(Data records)
══════════

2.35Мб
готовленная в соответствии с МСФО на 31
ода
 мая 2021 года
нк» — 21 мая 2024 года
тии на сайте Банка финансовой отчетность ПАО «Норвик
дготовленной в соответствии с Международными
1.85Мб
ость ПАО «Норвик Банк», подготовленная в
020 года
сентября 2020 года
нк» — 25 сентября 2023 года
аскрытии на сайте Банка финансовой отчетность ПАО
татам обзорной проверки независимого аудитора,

══════════

= ACTIVITY =
Take from the entries every line that has the string "Норвик".

= SOLUTION =
тии на сайте Банка финансовой отчетность ПАО «Норвик
ость ПАО «Норвик Банк», подготовленная в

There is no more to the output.